Beginning the experiment, it was assumed that the research material rich in simazine-resistant microorganisms (the number of resistant bacteria and fungi in each object was determined) would also be the source of biodegrading strains. The results did not prove the expectations unequivocally. Compost was the habitat of intensively biodegrading microbes (about 80% of simazine subsidence per week) but was not distinguished with bigger quantity of simazine-resistant microorganisms; what is more, compost bacteria were particularly sensitive, even on a smaller dose of simazine (50 mg/l). Nonetheless, after reapplying the dose of simazine to compost microbes’ culture, 25% of simazine was degraded only during the first 24 h of incubation. Another situation regarded biohumus, which was characterized by a big quantity of simazine-resistant bacteria, or even the number of bacteria from compost with simazine to be larger than that from control medium. The fact had also its reflection in biodegradational activity of these microorganisms, which after 1 week of incubation degraded over 90% of simazine, and only 1 day after reapplication, the simazine quantity was five times lesser than at the beginning of the test. Simazine stimulated the growth of bacteria from activated sludge. The bigger dose was used, the more bacteria were found on this substrate (compared with the control medium without simazine); however, in this material, microorganisms ready to simazine biodegradation were not found.

Concluding, it can be said that simazine influence on bacteria and fungi quantities depended on the dose of simazine. Generally, it can be presented that the dose of 50 mg did not vitally influence microorganisms’ quantity, while the dose of 100 mg simply enlarged their number, except of course, less numerous cases where the growth inhibition took place—of bacteria (from floral soil and risosphere soil of calamus) and of fungi (biohumus, activated sludge).

Although there were several trials of isolating strains responsible for simazine biodegradation from mixed cultures from biodegradational activity objects, only one strain was obtained. This isolate is Arthrobacter urefaciens strain NC (99% of conformity), which in several repetitions, invariably and exponentially, biodegraded simazine with nearly 100% efficiency.

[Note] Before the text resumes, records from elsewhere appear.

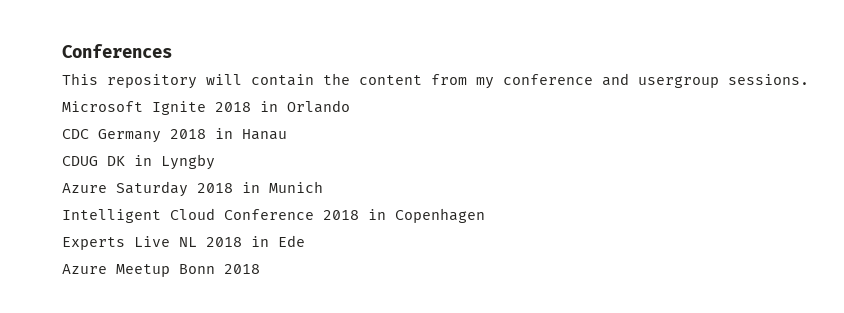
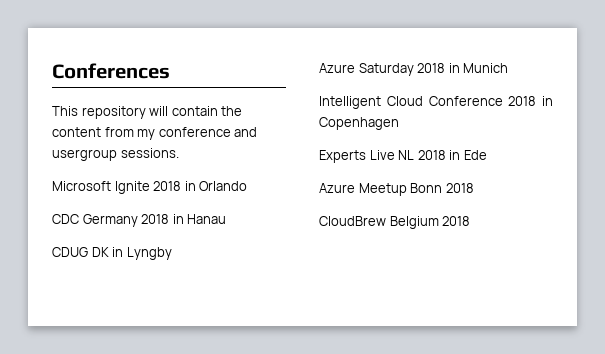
(260, 269) none -> [319,216,471,229] // CloudBrew Belgium 2018

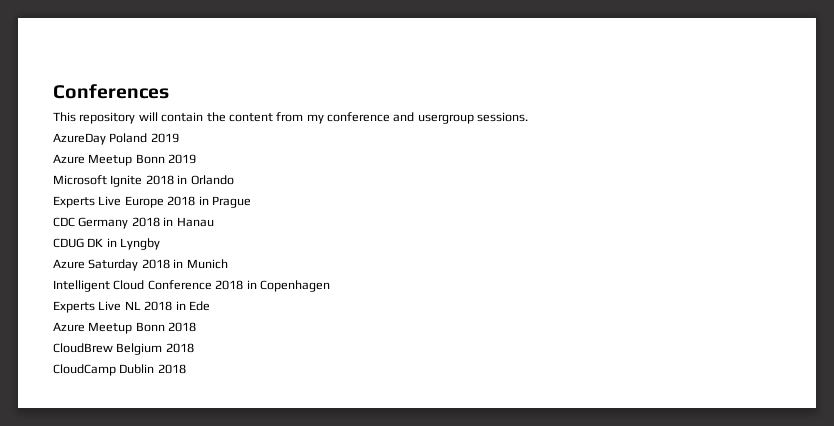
(179, 153) none -> [53,133,179,145] [53,154,197,166] // AzureDay Poland 2019 // Azure Meetup Bonn 2019
(248, 186) none -> [53,196,251,208] // Experts Live Europe 2018 in Prague
(471, 221) none -> [53,364,186,376] // CloudCamp Dublin 2018

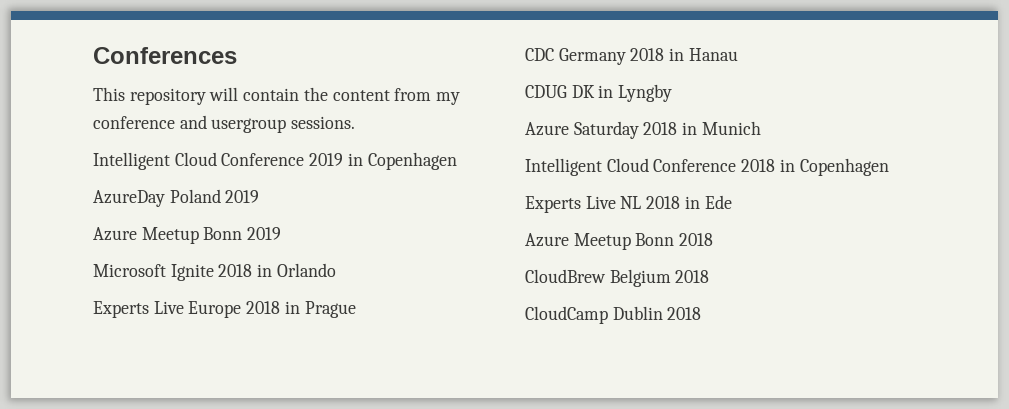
(529, 117) none -> [93,152,457,170] // Intelligent Cloud Conference 2019 in Copenhagen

Surprising biodegradational productivity (80–100%) and the fast rate of the process (4–14 days) are very promising concerning further experiments aiming to contrive the method of biological utilization of simazine. The author of this publication, under the research funded by the Polish Department of Science, is to proceed with further extended studies on this, so far, little considered alternative for obsolete pesticide utilization.